The idea that the Fed will have to pivot to lower rates, which was the driver for the recent bear market rally, has traders concerned, as today’s jobs numbers point towards the option I have mentioned before, namely that the Fed may stay in the inflation fighting game a while longer. Chief market strategist Art Hogan, explained it succinctly:
Anybody that jumped on the ‘Fed is going to pivot next year and start cutting rates’ is going to have to get off at the next station, because that’s not in the cards.

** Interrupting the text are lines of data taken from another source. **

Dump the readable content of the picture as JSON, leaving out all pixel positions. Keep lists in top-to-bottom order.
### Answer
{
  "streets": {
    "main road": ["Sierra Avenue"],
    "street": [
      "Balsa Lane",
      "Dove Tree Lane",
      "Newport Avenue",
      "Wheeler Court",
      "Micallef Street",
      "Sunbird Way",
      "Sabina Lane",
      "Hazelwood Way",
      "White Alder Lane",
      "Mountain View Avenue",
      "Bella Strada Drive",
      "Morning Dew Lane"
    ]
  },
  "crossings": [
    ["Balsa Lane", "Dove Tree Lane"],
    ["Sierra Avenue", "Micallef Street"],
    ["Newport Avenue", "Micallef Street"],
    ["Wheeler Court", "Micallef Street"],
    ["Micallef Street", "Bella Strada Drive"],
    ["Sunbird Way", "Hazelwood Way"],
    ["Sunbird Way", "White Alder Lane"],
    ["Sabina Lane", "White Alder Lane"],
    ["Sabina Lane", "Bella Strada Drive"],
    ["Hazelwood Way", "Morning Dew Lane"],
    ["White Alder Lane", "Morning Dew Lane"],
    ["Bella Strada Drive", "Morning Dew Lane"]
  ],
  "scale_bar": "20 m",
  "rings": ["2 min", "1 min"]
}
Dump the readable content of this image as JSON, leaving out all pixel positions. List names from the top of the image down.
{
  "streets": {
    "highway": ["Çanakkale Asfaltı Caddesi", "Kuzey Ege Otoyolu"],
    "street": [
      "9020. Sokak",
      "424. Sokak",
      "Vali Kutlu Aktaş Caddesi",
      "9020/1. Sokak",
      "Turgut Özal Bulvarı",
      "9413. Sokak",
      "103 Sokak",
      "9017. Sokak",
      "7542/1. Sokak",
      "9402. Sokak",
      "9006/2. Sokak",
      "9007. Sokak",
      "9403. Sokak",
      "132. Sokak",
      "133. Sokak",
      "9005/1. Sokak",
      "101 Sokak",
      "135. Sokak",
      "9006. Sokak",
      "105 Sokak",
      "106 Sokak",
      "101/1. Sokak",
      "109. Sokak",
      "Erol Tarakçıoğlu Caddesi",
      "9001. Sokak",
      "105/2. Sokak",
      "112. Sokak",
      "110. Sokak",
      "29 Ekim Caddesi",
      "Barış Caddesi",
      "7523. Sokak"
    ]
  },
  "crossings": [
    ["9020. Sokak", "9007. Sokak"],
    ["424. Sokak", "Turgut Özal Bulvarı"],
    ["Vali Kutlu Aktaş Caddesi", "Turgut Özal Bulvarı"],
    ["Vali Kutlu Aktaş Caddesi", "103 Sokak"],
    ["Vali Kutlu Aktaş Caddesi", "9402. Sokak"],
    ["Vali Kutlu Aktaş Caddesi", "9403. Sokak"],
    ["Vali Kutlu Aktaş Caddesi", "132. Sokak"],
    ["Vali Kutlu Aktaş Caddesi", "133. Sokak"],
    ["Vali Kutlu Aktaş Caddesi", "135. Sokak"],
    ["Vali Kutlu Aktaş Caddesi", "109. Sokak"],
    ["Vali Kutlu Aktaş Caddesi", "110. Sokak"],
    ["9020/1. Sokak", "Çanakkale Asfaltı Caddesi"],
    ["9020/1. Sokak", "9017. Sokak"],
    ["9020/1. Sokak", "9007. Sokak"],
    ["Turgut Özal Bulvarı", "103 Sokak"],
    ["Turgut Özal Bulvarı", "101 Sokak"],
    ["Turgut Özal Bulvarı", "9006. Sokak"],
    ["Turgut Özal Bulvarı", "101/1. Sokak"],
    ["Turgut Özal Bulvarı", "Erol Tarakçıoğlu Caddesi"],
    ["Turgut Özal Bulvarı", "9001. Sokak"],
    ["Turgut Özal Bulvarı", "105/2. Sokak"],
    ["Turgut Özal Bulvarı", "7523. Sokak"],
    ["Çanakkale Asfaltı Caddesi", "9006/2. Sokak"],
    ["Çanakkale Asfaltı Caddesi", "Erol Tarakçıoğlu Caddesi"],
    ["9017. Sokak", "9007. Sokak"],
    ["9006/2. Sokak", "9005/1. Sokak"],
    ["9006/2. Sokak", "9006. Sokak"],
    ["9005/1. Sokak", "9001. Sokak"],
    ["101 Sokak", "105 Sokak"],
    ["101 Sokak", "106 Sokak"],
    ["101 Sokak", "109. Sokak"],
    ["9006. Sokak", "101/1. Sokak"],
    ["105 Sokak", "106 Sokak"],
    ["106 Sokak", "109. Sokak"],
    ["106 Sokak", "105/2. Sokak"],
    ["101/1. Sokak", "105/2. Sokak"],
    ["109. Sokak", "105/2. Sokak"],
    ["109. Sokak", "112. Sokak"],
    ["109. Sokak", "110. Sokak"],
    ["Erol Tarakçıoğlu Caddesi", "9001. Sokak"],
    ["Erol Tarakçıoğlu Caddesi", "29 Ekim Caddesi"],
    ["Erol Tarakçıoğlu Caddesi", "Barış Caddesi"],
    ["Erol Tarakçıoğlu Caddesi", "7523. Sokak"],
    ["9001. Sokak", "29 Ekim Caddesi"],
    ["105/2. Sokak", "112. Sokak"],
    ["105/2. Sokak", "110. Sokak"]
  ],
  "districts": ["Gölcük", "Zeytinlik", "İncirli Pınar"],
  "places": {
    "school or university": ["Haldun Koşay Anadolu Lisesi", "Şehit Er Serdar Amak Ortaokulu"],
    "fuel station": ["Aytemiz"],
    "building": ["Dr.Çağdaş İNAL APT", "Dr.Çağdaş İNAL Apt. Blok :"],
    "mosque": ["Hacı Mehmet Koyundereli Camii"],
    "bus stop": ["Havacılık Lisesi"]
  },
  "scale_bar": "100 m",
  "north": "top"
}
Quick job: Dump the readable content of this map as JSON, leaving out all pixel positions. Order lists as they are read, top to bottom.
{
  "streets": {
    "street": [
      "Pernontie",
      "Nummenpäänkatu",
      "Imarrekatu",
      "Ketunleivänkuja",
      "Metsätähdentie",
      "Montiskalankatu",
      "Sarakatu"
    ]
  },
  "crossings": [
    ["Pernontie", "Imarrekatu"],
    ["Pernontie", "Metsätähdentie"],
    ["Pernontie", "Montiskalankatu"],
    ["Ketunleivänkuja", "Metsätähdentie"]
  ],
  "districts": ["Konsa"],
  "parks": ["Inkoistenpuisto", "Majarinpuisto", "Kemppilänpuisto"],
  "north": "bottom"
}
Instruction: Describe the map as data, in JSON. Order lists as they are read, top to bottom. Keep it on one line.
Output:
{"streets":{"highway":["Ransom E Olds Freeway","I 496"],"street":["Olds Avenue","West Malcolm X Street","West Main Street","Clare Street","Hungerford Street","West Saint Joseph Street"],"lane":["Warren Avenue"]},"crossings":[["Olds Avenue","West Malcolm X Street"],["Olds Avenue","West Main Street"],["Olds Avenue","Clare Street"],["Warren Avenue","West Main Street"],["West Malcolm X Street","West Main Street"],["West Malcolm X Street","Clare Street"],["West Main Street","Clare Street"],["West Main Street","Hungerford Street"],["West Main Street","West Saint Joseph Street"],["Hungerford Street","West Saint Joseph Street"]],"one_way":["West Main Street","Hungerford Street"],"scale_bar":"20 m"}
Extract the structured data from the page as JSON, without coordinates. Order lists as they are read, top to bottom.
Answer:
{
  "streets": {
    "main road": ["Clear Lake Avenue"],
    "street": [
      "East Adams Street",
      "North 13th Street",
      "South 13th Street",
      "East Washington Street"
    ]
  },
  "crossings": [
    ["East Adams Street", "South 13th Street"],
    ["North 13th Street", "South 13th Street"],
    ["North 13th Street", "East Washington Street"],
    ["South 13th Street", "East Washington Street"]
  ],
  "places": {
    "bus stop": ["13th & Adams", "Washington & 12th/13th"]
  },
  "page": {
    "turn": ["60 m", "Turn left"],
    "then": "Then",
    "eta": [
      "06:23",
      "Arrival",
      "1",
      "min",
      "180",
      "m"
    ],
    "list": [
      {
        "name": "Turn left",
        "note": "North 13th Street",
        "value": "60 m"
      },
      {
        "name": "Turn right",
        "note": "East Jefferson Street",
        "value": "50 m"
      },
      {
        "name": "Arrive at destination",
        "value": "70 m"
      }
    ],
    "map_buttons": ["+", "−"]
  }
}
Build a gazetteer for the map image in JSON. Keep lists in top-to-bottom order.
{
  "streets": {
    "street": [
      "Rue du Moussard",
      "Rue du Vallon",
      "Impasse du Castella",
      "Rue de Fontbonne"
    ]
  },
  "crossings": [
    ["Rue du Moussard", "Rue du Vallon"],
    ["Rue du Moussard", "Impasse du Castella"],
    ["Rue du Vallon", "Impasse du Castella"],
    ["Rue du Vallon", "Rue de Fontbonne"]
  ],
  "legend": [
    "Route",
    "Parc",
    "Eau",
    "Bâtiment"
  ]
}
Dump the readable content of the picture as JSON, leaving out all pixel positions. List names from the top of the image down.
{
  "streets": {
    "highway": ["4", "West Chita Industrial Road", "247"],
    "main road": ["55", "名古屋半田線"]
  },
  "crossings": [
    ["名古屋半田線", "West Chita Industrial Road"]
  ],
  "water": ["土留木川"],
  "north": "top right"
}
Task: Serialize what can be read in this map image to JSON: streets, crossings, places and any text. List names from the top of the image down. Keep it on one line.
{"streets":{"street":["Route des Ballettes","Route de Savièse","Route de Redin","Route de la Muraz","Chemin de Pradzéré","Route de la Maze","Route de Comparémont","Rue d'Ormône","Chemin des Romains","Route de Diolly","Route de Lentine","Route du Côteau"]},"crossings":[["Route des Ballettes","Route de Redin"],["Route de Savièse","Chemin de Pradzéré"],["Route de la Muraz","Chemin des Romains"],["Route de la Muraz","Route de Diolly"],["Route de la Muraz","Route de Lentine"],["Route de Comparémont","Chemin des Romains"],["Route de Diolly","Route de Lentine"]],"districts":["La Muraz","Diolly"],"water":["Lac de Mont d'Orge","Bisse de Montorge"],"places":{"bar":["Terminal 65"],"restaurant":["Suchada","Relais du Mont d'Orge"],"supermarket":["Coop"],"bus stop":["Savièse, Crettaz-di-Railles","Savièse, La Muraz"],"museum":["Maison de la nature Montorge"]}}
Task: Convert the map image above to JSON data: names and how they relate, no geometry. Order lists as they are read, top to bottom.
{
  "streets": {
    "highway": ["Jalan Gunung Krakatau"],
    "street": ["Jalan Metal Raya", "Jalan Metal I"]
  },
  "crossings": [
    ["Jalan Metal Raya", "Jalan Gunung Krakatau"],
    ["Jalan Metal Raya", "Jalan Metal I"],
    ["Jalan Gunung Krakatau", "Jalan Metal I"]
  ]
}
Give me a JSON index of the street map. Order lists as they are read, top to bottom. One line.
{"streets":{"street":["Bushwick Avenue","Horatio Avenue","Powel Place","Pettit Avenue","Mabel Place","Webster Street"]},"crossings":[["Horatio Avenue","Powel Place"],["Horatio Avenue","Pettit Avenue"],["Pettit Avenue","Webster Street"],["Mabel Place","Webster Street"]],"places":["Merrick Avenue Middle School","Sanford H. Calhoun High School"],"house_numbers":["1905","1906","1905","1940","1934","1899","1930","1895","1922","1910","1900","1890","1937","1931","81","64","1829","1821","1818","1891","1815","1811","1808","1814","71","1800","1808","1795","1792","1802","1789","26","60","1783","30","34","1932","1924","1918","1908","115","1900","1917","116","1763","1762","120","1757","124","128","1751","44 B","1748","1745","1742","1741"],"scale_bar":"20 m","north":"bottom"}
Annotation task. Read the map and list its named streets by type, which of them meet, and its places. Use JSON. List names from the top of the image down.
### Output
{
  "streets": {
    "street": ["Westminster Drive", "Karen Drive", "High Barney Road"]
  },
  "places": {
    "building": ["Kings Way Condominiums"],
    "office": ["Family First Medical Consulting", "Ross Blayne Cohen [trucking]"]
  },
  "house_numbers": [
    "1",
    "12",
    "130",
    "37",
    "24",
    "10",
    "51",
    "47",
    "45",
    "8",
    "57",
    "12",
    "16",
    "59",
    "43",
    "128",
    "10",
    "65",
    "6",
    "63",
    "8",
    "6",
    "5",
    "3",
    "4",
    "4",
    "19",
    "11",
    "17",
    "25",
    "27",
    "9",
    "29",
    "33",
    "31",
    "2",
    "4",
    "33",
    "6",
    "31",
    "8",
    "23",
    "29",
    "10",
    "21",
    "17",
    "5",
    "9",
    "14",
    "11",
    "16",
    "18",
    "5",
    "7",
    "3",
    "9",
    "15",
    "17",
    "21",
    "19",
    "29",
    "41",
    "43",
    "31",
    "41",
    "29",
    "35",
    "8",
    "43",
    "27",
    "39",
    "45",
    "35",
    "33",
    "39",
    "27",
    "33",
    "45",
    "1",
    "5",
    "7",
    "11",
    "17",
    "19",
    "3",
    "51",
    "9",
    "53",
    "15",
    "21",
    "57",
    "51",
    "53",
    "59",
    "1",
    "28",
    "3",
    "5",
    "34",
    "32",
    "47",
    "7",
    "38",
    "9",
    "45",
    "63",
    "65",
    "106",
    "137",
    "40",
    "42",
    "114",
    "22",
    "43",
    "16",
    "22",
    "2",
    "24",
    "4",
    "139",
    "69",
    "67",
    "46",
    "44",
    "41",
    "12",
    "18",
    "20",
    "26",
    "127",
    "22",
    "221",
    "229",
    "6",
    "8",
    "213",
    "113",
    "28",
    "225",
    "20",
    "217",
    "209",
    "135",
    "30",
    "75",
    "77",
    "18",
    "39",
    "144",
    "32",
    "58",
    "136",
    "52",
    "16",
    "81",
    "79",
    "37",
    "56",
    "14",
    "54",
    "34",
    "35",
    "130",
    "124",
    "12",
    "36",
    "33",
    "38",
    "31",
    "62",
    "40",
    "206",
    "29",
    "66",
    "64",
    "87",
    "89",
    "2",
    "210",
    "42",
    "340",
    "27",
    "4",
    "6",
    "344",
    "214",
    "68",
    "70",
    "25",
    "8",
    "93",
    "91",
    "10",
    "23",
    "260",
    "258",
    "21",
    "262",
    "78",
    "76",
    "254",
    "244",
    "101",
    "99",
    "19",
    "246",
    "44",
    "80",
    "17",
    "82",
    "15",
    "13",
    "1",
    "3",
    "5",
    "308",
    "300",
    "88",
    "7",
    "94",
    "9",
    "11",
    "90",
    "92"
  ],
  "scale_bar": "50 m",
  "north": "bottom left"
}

With ZeroHedge also throwing cold water on too much enthusiasm:
The crazy thing, of course, is that Wall Street now thinks that the Fed’s tightening phase will be over by December and that the battle against inflation has been won, thereby enabling a new round of rate cutting and soaring stock prices.
Dream on!
Then adding this bon mot:
With a ‘malarkey’ of Fed Speakers all singing from the same hymn sheet – no pivot, we’re battling inflation, don’t expect rate-cuts next year – this morning’s 6-standard-deviation beat in payrolls really stole the jam out of the exuberant donut the market had been hoping for as ‘good news’ was definitely ‘bad news’ from hoping for a dovish Fed to return imminently.
There you have it. The reason for the recent comeback has been annihilated, but it remains to be seen when and how soon the markets will adjust to this new reality, as rate hike expectations soared, and the odds of a 75 bps in September spiked from 25% to 80%.
As a result, bond yields ended the week higher with the 10-year closing at 2.84%. Higher rates helped the US Dollar but pulled gold back below its $1,800 level. For the week, Crude oil got hammered and closed at $88.40.
The question now remains, as ZeroHedge explained with this chart: Will stocks either fall back to reality, or is the Fed about to embark on the greatest flip-flop in history?